The theoretical standoff ensued, and then it intensified.
Boudreau always had the leverage of using his out-clause to look elsewhere, but the Canucks held firm.
Boudreau decided to return, extension-less, for the 2022/23 season, anyway.
What you’re reading there, folks, is a coach who could have easily tried to bluff his employers into a contract extension, and his employers not budging on their process and plan.
And that’s just such a refreshing change for this franchise.
Sure, it might not be the most popular way to do business, at least on the surface. Boudreau earned a lot of good graces from the Vancouver fanbase last season — chants and all — and this was viewed by many as fairly ruthless treatment of him.
By all rights, he probably deserved an extension. But Allvin and Co. didn’t want to give him one, and they correctly bet that they could get him to return without any additional money being spent. And they were right.
It’s a negotiating tactic — again, if this truly was a negotiation — that is cold, efficient, and devoid of any complicating emotions. But it’s probably the way things should be done most of the time, and it’s a sharp change in direction for a team that tended to make emotion-driven decisions under the Jim Benning regime.
When push came to shove, Benning tended to fold like lasagna noodles.

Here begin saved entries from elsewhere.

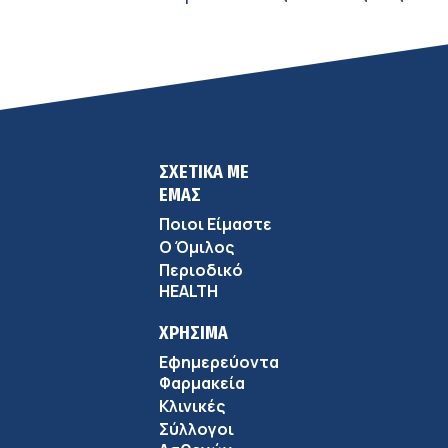
σύγχρονης φροντίδας
ΣΧΕΤΙΚΑ ΜΕ
ΕΜΑΣ
Ποιοι Είμαστε
Ο Όμιλος
Περιοδικό
HEALTH
ΧΡΗΣΙΜΑ
Εφημερεύοντα
Φαρμακεία
Κλινικές
Σύλλογοι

In their first test, Allvin and Rutherford stood as firm as week-old biscotti.
That bodes well for a franchise that is about to negotiate new contracts with Brock Boeser, JT Miller, Bo Horvat, and Elias Pettersson over the next three years — as well as for a franchise that is going to have to make some painful cap-cutting transactions in the near future.
Was there risk involved in holding firm and not bucking up with an extension for Bruce? Absolutely.
Boudreau could have walked. He had the right, and there was probably ample financial reason to do so. But had that happened, the Canucks would have simply moved on to another coach without too much worry. They seem to have decided that the reward of having greater contract flexibility with Boudreau was greater than the risk of losing him and, again, they were proven 100% correct in their assessment.
Which brings us to why this whole thing is also a really good sign on Boudreau’s end, too.
Did he “lose” this round of negotiations? Maybe. He didn’t receive the extension that he probably desired.
But, you know what? Bruce decided to come back to Vancouver for another season, anyway.
He almost certainly would have received at least a few multi-year contract offers from other clubs had he activated his out-clause and gone into this offseason as a free agent. There are seven NHL teams without a permanent head coach as of this writing, and that number is only going to grow in the coming weeks.
So, why didn’t Boudreau go through with his supposed threat of leaving for more financially-secure pastures?
Here, the answers are the opposite of what they were on management’s side of things. Boudreau’s reasons for returning must be almost all emotion-based. He wants to finish what he started in Vancouver. He sees potential in the players. He believes he can guide this team to meaningful success.
“I have as special a relationship with these players in Vancouver as I did with the guys in Washington on my first NHL job,” Boudreau told Vancouver Hockey Now ahead of his decision to return, “My dream now is to win as much as possible with the Vancouver Canucks. We started something special here and I want to see it to fruition.”
And that’s exactly where a team should want its coach’s head to be at.
Let management be the ruthless, business-driven ones. Let the coach wear his emotions on his sleeve.
Let management view players and staff as assets to be exchanged freely. Let Bruce see his players as people — people worth giving up a little extra guaranteed cash just to stay working with.
There’s room for both within a single franchise. In fact, one might even argue that this is the way successful hockey teams are supposed to be run, even if that’s not the way it’s been done in the past.